When I last reviewed a Guillermo del Toro movie, I expressed the fervent wish that he would abandon the thick-eared nonsense he was currently engaged on – in which giant robots repeatedly thumped reptilian monsters in the head – and went back to the kind of cinematic terrain he’d mined so brilliantly in Pan’s Labyrinth. While Crimson Peak isn’t exactly that, it’s about a million miles away from Pacific Rim, which is something to be extremely thankful for.
What we have here is a gothic ghost story and if we’re looking for film precedents, maybe the best of Hammer Horror, as directed by Terrence Fisher or Roger Corman’s 60s interpretations of the works of Edger Allan Poe, might be the appropriate places to look. Crimson Peak is a gorgeous piece of film making – the sumptuous look of the production, the painterly evocations of the settings are a cineaste’s delight, while the story exhibits all the conventions of the true gothic horror story – histrionic and compelling in equal measure.

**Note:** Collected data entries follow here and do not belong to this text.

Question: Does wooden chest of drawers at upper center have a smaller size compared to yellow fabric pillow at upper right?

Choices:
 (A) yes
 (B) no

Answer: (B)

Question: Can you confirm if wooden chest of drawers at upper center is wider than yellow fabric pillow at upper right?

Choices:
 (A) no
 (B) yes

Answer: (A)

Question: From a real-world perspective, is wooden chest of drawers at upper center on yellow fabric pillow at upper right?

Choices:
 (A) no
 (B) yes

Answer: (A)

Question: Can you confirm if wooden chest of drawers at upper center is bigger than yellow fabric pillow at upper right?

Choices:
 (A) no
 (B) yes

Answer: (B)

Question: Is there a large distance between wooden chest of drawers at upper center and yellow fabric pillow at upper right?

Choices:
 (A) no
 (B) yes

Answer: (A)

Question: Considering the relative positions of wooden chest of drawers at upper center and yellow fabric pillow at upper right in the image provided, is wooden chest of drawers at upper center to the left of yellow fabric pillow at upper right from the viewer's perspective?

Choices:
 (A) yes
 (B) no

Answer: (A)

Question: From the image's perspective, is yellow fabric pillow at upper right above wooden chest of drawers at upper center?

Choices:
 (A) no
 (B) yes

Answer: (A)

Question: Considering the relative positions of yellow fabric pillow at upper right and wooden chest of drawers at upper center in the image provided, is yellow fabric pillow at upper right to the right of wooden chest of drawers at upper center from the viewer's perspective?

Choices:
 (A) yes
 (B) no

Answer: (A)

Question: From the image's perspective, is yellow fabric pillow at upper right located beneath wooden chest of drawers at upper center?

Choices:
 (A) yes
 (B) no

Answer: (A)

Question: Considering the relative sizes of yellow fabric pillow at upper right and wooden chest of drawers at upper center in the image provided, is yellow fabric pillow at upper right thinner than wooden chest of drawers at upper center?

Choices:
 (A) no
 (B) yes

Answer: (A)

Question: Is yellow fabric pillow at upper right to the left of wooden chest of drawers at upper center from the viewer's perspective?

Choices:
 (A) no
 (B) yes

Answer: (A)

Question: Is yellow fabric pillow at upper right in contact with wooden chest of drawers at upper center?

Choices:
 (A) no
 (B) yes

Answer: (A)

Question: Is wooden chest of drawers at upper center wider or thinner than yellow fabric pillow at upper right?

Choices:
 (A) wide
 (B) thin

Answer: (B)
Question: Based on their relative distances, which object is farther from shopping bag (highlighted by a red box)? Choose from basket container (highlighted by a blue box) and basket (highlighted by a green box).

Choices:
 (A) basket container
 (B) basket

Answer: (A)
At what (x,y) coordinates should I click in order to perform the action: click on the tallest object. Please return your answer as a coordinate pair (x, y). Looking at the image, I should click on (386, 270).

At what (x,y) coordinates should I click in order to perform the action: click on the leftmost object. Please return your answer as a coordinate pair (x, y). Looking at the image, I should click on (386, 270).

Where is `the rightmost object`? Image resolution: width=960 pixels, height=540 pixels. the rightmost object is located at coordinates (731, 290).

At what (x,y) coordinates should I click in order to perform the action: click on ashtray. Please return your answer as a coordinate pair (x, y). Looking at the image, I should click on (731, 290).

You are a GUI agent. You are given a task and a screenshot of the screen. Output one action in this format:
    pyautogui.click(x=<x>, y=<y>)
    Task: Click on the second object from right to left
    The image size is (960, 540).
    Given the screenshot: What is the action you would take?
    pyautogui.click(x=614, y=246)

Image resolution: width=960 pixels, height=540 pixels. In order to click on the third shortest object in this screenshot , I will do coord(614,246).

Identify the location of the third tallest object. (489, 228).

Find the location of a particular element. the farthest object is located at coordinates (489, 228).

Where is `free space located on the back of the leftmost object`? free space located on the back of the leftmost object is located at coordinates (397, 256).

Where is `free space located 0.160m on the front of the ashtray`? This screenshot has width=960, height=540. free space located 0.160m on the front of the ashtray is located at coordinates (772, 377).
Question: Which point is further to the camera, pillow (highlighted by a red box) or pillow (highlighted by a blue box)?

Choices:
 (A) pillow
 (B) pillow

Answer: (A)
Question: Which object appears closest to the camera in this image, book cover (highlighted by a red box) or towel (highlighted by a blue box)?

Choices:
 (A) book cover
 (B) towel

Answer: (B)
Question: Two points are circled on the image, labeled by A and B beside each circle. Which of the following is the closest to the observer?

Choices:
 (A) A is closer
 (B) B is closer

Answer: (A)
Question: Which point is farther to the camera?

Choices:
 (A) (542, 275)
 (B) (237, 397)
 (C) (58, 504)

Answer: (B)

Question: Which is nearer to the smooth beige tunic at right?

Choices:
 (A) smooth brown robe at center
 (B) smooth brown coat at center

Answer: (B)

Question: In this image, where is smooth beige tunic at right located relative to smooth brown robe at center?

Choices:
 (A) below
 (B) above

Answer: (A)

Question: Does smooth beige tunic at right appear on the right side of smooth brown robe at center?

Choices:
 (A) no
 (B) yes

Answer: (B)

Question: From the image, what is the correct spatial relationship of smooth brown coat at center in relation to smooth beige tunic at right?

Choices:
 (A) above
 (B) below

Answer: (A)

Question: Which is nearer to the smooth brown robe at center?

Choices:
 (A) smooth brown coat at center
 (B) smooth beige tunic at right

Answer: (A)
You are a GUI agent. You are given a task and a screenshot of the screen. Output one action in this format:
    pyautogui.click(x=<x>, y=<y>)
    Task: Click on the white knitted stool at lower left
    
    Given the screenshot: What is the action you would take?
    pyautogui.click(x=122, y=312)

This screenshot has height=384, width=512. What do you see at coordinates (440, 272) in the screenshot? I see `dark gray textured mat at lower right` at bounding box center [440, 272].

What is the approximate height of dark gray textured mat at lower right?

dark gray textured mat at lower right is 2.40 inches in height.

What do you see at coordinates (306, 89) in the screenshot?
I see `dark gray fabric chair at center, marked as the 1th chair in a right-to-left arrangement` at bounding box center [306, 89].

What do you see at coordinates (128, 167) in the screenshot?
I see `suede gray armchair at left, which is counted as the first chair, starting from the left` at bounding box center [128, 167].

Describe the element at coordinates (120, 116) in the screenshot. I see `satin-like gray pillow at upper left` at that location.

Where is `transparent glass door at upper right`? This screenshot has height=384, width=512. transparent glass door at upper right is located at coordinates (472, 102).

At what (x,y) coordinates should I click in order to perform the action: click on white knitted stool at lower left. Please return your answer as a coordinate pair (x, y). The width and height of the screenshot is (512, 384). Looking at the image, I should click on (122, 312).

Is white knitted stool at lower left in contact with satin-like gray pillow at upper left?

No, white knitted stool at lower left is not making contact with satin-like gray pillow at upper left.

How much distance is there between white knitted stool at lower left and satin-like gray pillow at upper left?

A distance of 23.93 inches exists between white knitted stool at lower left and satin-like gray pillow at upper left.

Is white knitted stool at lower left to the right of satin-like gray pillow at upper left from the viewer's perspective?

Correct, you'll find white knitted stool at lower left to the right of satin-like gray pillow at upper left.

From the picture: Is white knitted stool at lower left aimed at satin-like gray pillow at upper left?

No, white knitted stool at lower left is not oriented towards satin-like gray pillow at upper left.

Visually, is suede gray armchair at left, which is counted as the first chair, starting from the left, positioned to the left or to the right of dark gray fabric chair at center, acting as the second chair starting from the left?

Aspiring novelist Edith Cushing (Mia Wasikowska) (note the tribute to Hammer horror actor, Peter, right there) meets up in New York with baronet and would-be inventor, Thomas Sharpe (Tom Hiddleston) and immediately falls under his spell, despite the misgivings of her rich industrialist father, Carter (Jim Beaver). Almost before we can draw breath, Carter has been brutally murdered (a typically Del Toro scene of extreme violence) and Edith is whisked away to Sharpe’s remote Cumbrian family pile, Allerdale Hall, a derelict mansion that makes the Amityville House look like a cabin in Happy Valley. Mysterious Sister, Lucille (Jessica Chastain, struggling a bit with her English accent) goes along for the ride. The house itself is an extraordinary piece of design, as much a character as any of the human actors, and Edith soon discovers that there are secrets hidden in its shadows – secrets that are being explained by ghostly apparitions.
It’s not quite a perfect production – there are one or two lines of clunky dialogue that invoke involuntary smirks and, like so many other directors, del Toro needs to learn the basic lesson that CGI ghosts are simply not as terrifying as mere actors dressed up in rags and makeup – but this is the kind of filmmaking that hasn’t been attempted in a very long time, and mostly it pays off handsomely. Literate viewers will spot references to Jane Eyre, The Turn of the Screw and a whole collection of other literary and filmic references, but the best thing about Crimson Peak is the sumptuous look of it. Del Toro’s origins as an illustrator are writ large in every scene. Curiously though, while every imaginable trope of gothic horror is on display here – clockwork dolls, moths, mysterious labyrinths and ghastly spectres – it’s the occasional excesses of physical violence on display that scare us much more than any of the supernatural elements.
This is sterling stuff, though, and should keep del Toro’s legions of fans happy while we wait to see what he will do next.